もうひとつは、子供時代の千晴と千晴の娘(愛)が、それぞれ5歳と6歳で、ひとつの年齢差があること。後者の方が年上であることに注目しておきたい。


* * *



さて、このように本編以外の情報をもとにこの作品について語ろうとするのは不当だとのそしりを免れないかもしれない。しかし、この作品の構成の妙をお伝えするためには必要なことであると私は考えている。

そうはいっても、私自身が(その2)でも書いたように、本編から得られる情報だけをもとにしても、この作品のすばらしさを紹介することは十分に可能だ。

そこで、本稿の最後に、本作のすばらしさがあらわれているところを、本編の情報だけにもとづいて、一カ所だけ紹介しようと思う。
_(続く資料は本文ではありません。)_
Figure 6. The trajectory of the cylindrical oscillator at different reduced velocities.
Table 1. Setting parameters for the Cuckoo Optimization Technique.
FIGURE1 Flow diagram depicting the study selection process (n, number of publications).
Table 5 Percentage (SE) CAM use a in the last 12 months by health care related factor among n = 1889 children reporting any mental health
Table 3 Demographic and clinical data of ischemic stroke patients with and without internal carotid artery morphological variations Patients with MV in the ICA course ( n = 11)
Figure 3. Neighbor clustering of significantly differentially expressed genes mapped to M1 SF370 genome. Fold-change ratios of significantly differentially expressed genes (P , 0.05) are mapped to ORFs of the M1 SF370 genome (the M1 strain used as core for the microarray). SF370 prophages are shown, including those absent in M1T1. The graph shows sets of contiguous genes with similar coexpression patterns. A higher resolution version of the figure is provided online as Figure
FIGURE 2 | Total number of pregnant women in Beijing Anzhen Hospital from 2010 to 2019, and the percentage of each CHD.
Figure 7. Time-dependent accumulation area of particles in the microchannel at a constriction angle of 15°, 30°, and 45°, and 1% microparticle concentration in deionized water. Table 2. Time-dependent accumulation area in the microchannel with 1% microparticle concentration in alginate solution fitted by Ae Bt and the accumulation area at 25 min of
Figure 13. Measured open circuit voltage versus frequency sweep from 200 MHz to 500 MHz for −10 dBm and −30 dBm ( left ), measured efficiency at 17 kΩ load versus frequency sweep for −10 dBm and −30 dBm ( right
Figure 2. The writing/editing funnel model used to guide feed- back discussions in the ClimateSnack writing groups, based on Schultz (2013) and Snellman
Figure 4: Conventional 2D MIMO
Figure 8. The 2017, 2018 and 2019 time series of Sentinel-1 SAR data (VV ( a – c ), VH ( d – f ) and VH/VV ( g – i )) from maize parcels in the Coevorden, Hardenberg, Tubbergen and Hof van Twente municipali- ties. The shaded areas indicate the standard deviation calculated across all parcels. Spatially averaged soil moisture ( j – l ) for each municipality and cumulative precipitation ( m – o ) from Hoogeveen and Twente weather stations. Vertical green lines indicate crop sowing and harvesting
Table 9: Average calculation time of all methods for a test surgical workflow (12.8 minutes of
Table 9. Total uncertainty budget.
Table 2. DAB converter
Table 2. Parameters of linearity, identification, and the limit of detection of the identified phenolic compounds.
この箇所を取り上げるのは、ごく短いシーンであるがゆえに、てみじかに紹介できるからである。


(ビデオレターの末尾)

 目を覚ました千晴(5歳)が紀美子のところによってくる。こみ上げる涙を抑えることができない紀美子。

千晴 「ママ、どこか痛いの?」

 紀美子の背中をさする千晴。

千晴 「パパもどこか痛いの?」

 ここでビデオの映像が止まり、テレビ画面が「ザー」となる。

(DVD本編“46:07”~“47:35”)


たったこれだけのシーンに、実に巧みに紀美子と通也の感情が表現されている。

ここで、ビデオカメラをまわしているのが通也であること、通也も涙を流していること、そして、通也がそれ以上ビデオカメラをまわし続けることができなくなったことがはっきりとわかる。ごくごく初歩的な読解力の問題だから、これをここに書き記すのも野暮だと思うが、こういうなにげない事実の描写によっても人間の感情は表現されるのだ、ということは、明確に言葉で確認しておきたいと思う。


実は、このビデオレターを作った日(つまり、家族3人で海に行った日)の、紀美子と通也の何気ないやりとりの端々に、すさまじいまでの人間の感情が表現されている。これについては、稿をあらためて紹介していくつもりである。